Endocrine: when hormones enter the bloodstream/lymph and bund to hormone receptors in target cells in distant organs.
Examples of endocrine signaling are:
High blood glucose levels cause signaling to the Beta cells in the islets of Langerhans in the pancreas to produce and release insulin into the blood where it travels to many tissues, including the liver which signals it to store glucose in the form of glycogen instead of releasing it.
Cortisol produced from the adrenal glands goes into the blood stream to the heart, lungs and metabolic system
Epinephrine released from adrenal glands into the blood due to fight or flight.
Paracrine signaling: when hormones bind to cells near the cells that released them (within the same organ or tissue).
Hormones released by paracrine signaling are often degraded or taken up rapidly.

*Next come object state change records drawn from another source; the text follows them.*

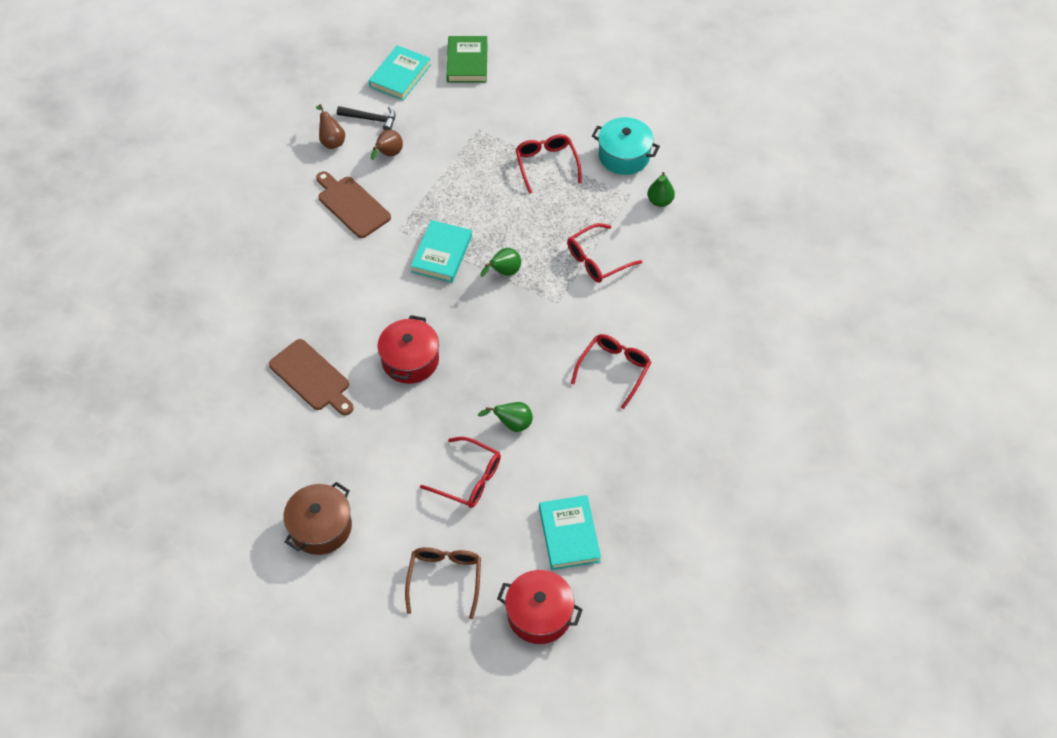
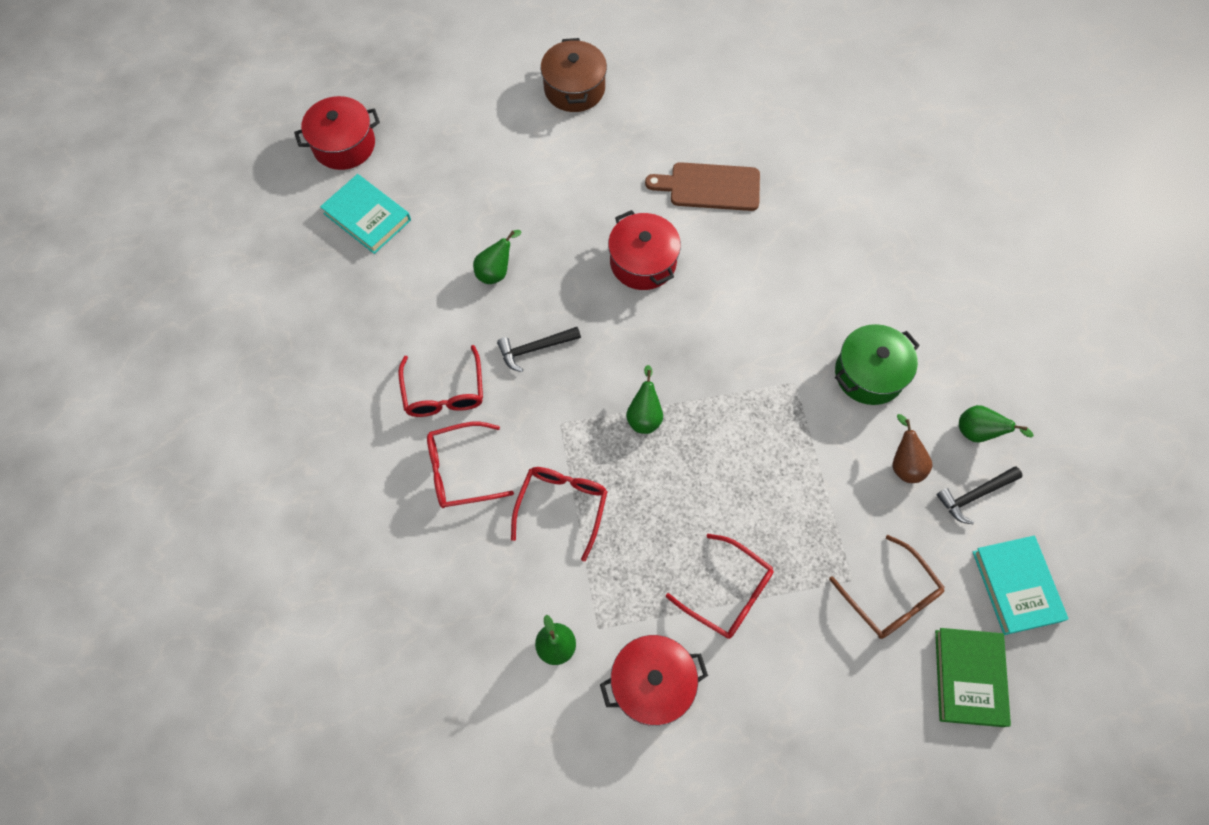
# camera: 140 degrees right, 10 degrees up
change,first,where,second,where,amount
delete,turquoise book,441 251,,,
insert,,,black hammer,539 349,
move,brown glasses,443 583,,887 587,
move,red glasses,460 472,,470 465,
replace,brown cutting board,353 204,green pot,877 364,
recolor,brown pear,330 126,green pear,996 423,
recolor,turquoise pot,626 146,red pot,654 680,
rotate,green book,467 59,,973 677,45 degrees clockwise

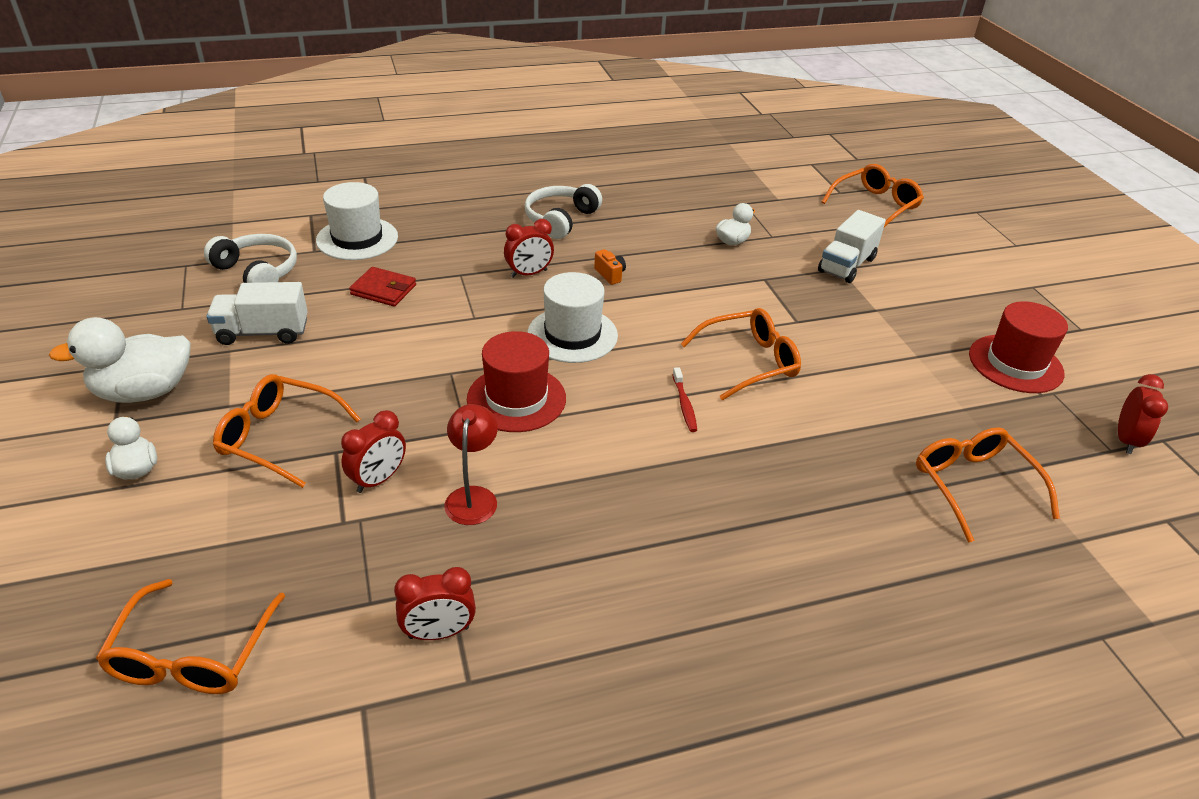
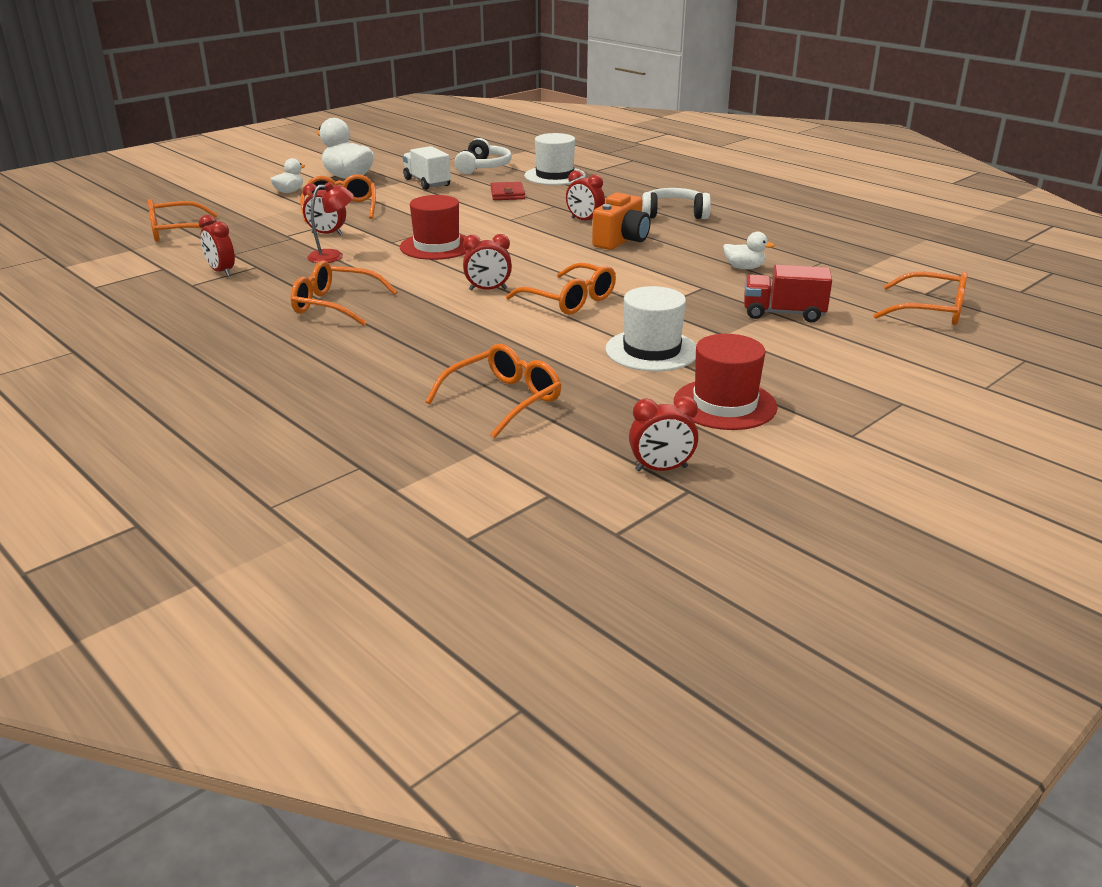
# camera: 65 degrees right, 10 degrees down
change,first,where,second,where,amount
insert,,,orange glasses,344 293,
move,white hat,572 317,,651 328,
replace,red toothbrush,684 399,red clock,487 262,
recolor,white truck,852 246,red truck,788 293,
resize,orange camera,610 267,,621 221,x2.08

An example of paracrine signaling is when Testosterone is secreted from the Leydig cells in and testes acts as a paracrine agent to stimulate spermatogenesis in the adjacent seminiferous tubules.
Autocrine signaling: when a hormone produces a biological effect on the same cell that has released it.
An example of autocrine signaling is the lining in a mammalian endometrium responds to oxytocin in an autocrine/paracrine manner to cause production of prostaglandins which cause uterine contractions.
Intracrine signaling: when a hormone is synthesized and acts within the same cell (does not leave the cell).
An example of intracrine signaling is when precursor sex steroid hormones are synthesized and then are converted by enzymes to activate androgens/ estrogens which bind to receptors within the same cell.
Neuroendocrine signaling: a chemical is produced by a neuron or nervous tissue and is released into the bloodstream to act on another cell type.
Neurohormone: when the cell at one end of the communication is not a neuron.
Neurotransmitter: when communication is a neuron on neuron.
Exocrine signaling: released externally to initiate response in to communication with another organism.
Examples of exocrine signaling is: pheromones released for identification within species, repelling predators, and reproductive attractants.
Types of pheromones:
Primer: cause change in the endocrine system of the receiving animal (menstrual synchrony)
Signaler: relays information (newborn able to smell its mother)
Modulator: Influences mood or emotion (andesternone in pigs)
Releaser: changes behavior (aggression, maternal behavior, suckling)
Hormones can be categorized into 4 main structures: Peptides and proteins, amino acids, steroids, and eicosanoids.
Peptides and proteins are amino acid based and constitutes most hormones.
Peptide and proteins are synthesized as preprohormones and undergo post-translational processing (enzymes cut away extras, possible further cutting after release). They are then held in vesicles which fuse with the cellular membrane and contents gets dumped outside of the cell.
Cells with type 1 diabetes will not produce C-peptides, whereas cells with type 2 diabetes produce the C-peptide, they do not response.
Peptide/protein hormones can be secreted by one of two pathways: regulated secretion and constitutive secretion.
Regulated secretion: stored in vesicles.